TAREA PROPUESTA 1: Según el fragmento sobre la lengua española, ¿en qué año llegó Cortés a la isla Cozumel?
TAREA PROPUESTA 2: Edita el fragmento sobre la lengua española: copia la parte que empieza con las palabras que contienen "En 1519, al" y termina con "con tres hijos.", sustituyendo "fraile" por "religioso".
TAREA PROPUESTA 3: Prosigue el fragmento sobre la lengua española a partir del punto en que se detiene.

La gran cocina de lenguas. Y esa mezcla bullente es europea, americana y africana: ni el Caribe, ni tampoco América, se explicarían sin esa presencia abigarrada y tumultuosa de los esclavos negros, y luego de los zambos y mulatos, que no pocas veces se oculta o se disfraza.

Toda América, tan lejana y cercana a la vez en sus distintos territorios, fue formando también su lengua por capas superpuestas. “No existe un estilo puro, porque no existen lenguas puras”, dice Vargas Llosa al hablar del Inca Garcilaso. Lo que existe, cuando hablamos del español, es una lengua contaminada.

En 1519, al llegar Cortés a la isla Cozumel, camino a las costas de Veracruz, recibe noticia, por medio del indio Melchor, “que ya sabía un poco de castellana”, según Bernal Díaz del Castillo, de dos españoles sobrevivientes de un naufragio ocurrido ocho años atrás, quienes ahora viven entre los mayas de Yucatán, el fraile Gerónimo de Aguilar y el soldado Gonzalo Guerrero.

Una vez rescatado, el fraile se fue con Cortés para servirle de traductor, y el soldado rechazó el viaje y se quedó con los mayas, amancebado ya y con tres hijos.

EXTRACTO DE DATOS:

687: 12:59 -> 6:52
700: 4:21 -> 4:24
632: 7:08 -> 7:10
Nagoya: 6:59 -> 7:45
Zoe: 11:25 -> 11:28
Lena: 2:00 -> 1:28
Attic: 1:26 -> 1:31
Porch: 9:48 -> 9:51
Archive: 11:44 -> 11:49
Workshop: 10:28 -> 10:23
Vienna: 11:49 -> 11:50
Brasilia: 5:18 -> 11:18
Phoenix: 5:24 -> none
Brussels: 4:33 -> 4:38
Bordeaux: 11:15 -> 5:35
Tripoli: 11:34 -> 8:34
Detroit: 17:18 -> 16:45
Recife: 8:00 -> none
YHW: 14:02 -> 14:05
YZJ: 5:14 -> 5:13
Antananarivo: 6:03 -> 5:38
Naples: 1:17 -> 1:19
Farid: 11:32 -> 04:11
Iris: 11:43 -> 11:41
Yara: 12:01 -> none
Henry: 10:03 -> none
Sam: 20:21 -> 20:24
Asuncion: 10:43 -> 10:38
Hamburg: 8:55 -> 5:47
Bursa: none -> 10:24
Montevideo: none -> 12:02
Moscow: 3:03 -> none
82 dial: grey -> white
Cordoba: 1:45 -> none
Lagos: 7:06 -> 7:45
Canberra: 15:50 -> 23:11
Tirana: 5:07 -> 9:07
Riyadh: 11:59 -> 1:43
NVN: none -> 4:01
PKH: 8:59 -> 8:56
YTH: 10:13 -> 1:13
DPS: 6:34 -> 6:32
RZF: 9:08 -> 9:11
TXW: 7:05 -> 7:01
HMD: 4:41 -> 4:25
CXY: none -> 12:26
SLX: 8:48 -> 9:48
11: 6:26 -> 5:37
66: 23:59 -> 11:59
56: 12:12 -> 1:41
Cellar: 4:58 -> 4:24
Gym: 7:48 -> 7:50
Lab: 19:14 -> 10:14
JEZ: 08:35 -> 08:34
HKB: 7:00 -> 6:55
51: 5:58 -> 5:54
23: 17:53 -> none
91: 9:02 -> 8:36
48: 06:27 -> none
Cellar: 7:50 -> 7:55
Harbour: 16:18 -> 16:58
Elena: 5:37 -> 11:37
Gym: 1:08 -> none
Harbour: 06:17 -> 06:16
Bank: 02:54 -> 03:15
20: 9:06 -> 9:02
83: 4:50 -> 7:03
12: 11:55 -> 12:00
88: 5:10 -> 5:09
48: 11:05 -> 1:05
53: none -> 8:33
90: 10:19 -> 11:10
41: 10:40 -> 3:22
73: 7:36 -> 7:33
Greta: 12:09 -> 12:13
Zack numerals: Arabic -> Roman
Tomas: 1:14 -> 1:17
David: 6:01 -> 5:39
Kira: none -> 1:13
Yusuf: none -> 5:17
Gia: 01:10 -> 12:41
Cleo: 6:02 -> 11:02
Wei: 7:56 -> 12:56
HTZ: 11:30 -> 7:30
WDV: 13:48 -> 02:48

RESPUESTA REDACTADA 1: En 1519.

RESPUESTA REDACTADA 2:
En 1519, al llegar Cortés a la isla Cozumel, camino a las costas de Veracruz, recibe noticia, por medio del indio Melchor, “que ya sabía un poco de castellana”, según Bernal Díaz del Castillo, de dos españoles sobrevivientes de un naufragio ocurrido ocho años atrás, quienes ahora viven entre los mayas de Yucatán, el religioso Gerónimo de Aguilar y el soldado Gonzalo Guerrero.

Una vez rescatado, el religioso se fue con Cortés para servirle de traductor, y el soldado rechazó el viaje y se quedó con los mayas, amancebado ya y con tres hijos.

RESPUESTA REDACTADA 3:
Melchor, el indígena, igual que Aguilar el español, son traductores. La persona que traducía o interpretaba, yendo y viniendo de un idioma a otro, recibía el nombre del instrumento del habla: lengua. Y también se le llamaba lenguaraz, que ahora aplicamos al deslenguado.

Una de esas lenguaraces es Malinalli Tenépal, doña Marina, la Malinche, tan difamada en la historia, la esclava náhuatl regalada como tributo de guerra a Cortés. Debía su nombre, Tenépal, precisamente a que era “persona que tiene facilidad de palabra”. Conocía los diversos idiomas del sur de México, y era, por tanto, lengua de su pueblo. Y de traductora de Cortés pasó a traidora en la historia oficial.

Las lenguas indígenas mezclan sus aguas con el español y en medio de la turbulencia de la historia, sangre, violencia, imposición, vasallaje, terminan enriqueciéndolo.

Y los esclavos africanos dejaron también las palabras. Sus lenguas, dispersas, desarraigadas, nunca tuvieron oportunidad de sobrevivencia; pero las americanas continúan muchas de ellas vivas, y conviven con el español, en unos casos a la par, como el guaraní en Paraguay, en otros de manera segregada, como en Guatemala, donde los mayas quiché representan 40% de la población, pero las estructuras sociales siguen siendo tan feudales como en tiempos de la Colonia.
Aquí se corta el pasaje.